Uitgangspunt van de participatiewet (Wet Maatschappelijke Ondersteuning, WMO, 2007) is dat iedereen naar vermogen moet participeren en moet kunnen participeren. De gemeente voert beleid om barrières die participatie in de weg staan weg te nemen. Dit beleid is onder andere gericht op senioren en op Rotterdammers met een lichamelijke, zintuiglijke, lichtverstandelijke of psychische beperking.
Een belangrijk speerpunt in het gemeentelijk beleid is om ervoor te zorgen dat wijken fysiek en sociaal toegankelijk zijn. Bij fysieke toegankelijkheid gaat het erom dat openbare gebouwen en buitenruimten bereikbaar en bruikbaar zijn (denk aan drempels). Met sociale toegankelijkheid wordt bedoeld: de mogelijkheid om een sociale activiteit te ondernemen, bijvoorbeeld ruime openingstijden van een bibliotheek.
Veldacademie heeft met een leefveldenanalyse de toegankelijkheid onderzocht van zes Rotterdamse wijken: Het Lage Land, Prinsenland, Vreewijk, Lombardijen, Oud-Charlois en De Esch. Bewoners is ook gevraagd hoe ze de toegankelijkheid van de wijk waarderen. Op grond hiervan is een sociale en fysieke toegankelijkheidsindicatie voor elk van deze wijken gemaakt, met verbeterpunten.

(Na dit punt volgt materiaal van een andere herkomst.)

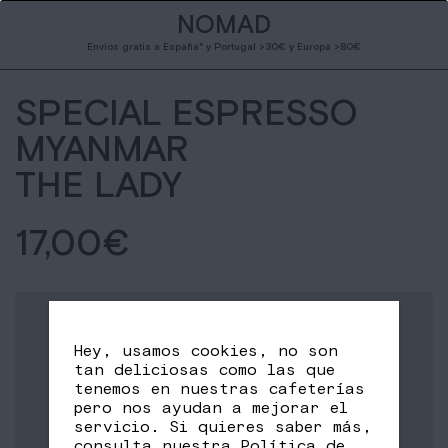
NOMAD
Envíos gratis a España* y Portugal >30€ y Europa >80€
SPECIAL ESPRESSO
MYANMAR
THE LADY
17,00
€
Hey, usamos cookies, no son
tan deliciosas como las que
tenemos en nuestras cafeterías
pero nos ayudan a mejorar el
servicio. Si quieres saber más,
consulta nuestra
Política de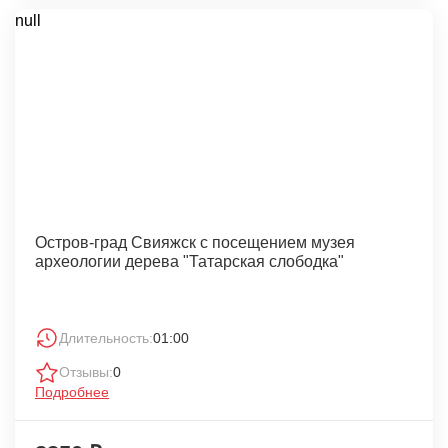
null
Остров-град Свияжск с посещением музея
археологии дерева "Татарская слободка"
Длительность:
01:00
Отзывы:
0
Подробнее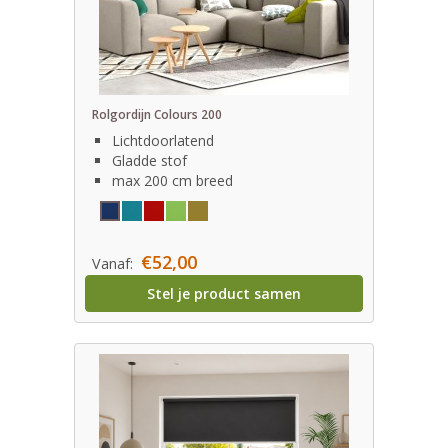
Rolgordijn Colours 200
Lichtdoorlatend
Gladde stof
max 200 cm breed
€52,00
Vanaf:
Stel je product samen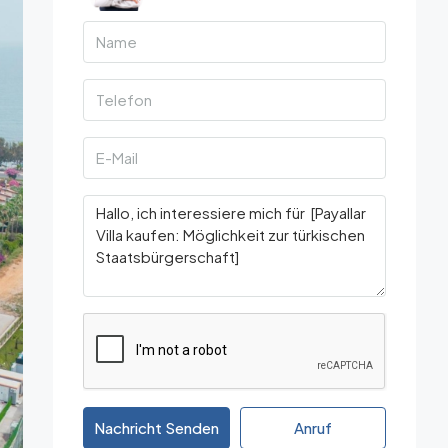
Nachricht Senden
Anruf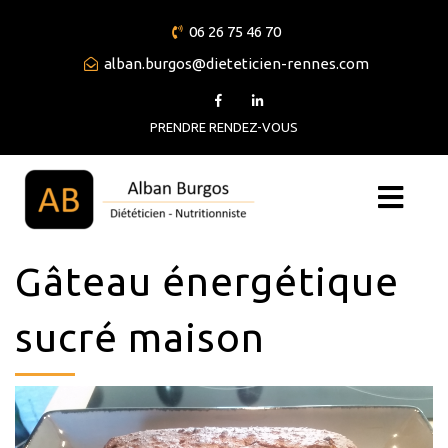
06 26 75 46 70
alban.burgos@dieteticien-rennes.com
PRENDRE RENDEZ-VOUS
Gâteau énergétique
sucré maison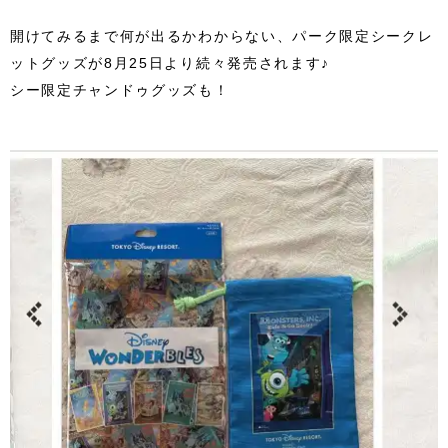
開けてみるまで何が出るかわからない、パーク限定シークレ
ットグッズが8月25日より続々発売されます♪
シー限定チャンドゥグッズも！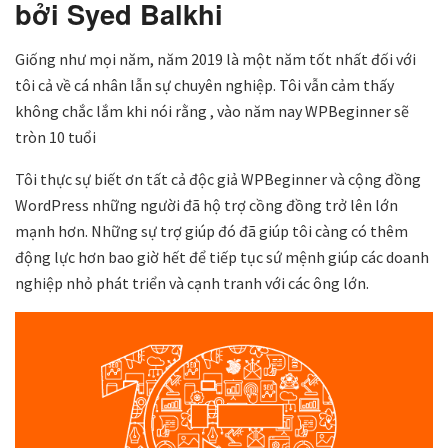
bởi Syed Balkhi
Giống như mọi năm, năm 2019 là một năm tốt nhất đối với
tôi cả về cá nhân lẫn sự chuyên nghiệp. Tôi vẫn cảm thấy
không chắc lắm khi nói rằng , vào năm nay WPBeginner sẽ
tròn 10 tuổi
Tôi thực sự biết ơn tất cả độc giả WPBeginner và cộng đồng
WordPress những người đã hộ trợ cồng đồng trở lên lớn
mạnh hơn. Những sự trợ giúp đó đã giúp tôi càng có thêm
động lực hơn bao giờ hết để tiếp tục sứ mệnh giúp các doanh
nghiệp nhỏ phát triển và cạnh tranh với các ông lớn.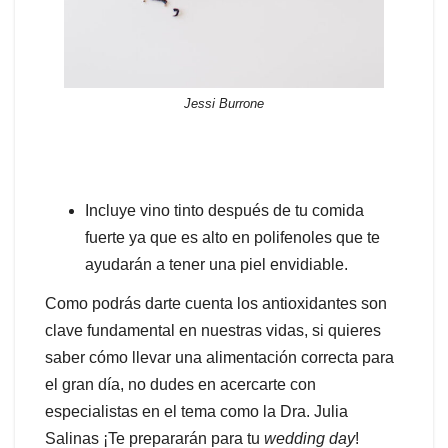
Jessi Burrone
Incluye vino tinto después de tu comida
fuerte ya que es alto en
polifenoles
que te
ayudarán a tener una piel envidiable.
Como podrás darte cuenta los antioxidantes son
clave fundamental en nuestras vidas, si quieres
saber cómo llevar una alimentación correcta para
el gran día, no dudes en acercarte con
especialistas en el tema como la Dra. Julia
Salinas ¡Te prepararán para tu
wedding
day
!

Uit het onderzoek blijkt onder andere het belang van een drempelvrije toegang tot de woning en een goede bereikbaarheid van voorzieningen, bijvoorbeeld door brede stoepen en een niet te grote afstand vanuit de woning. Ouderen hebben behoefte aan ontmoetingsplekken dichtbij huis waar ze deel kunnen nemen aan activiteiten.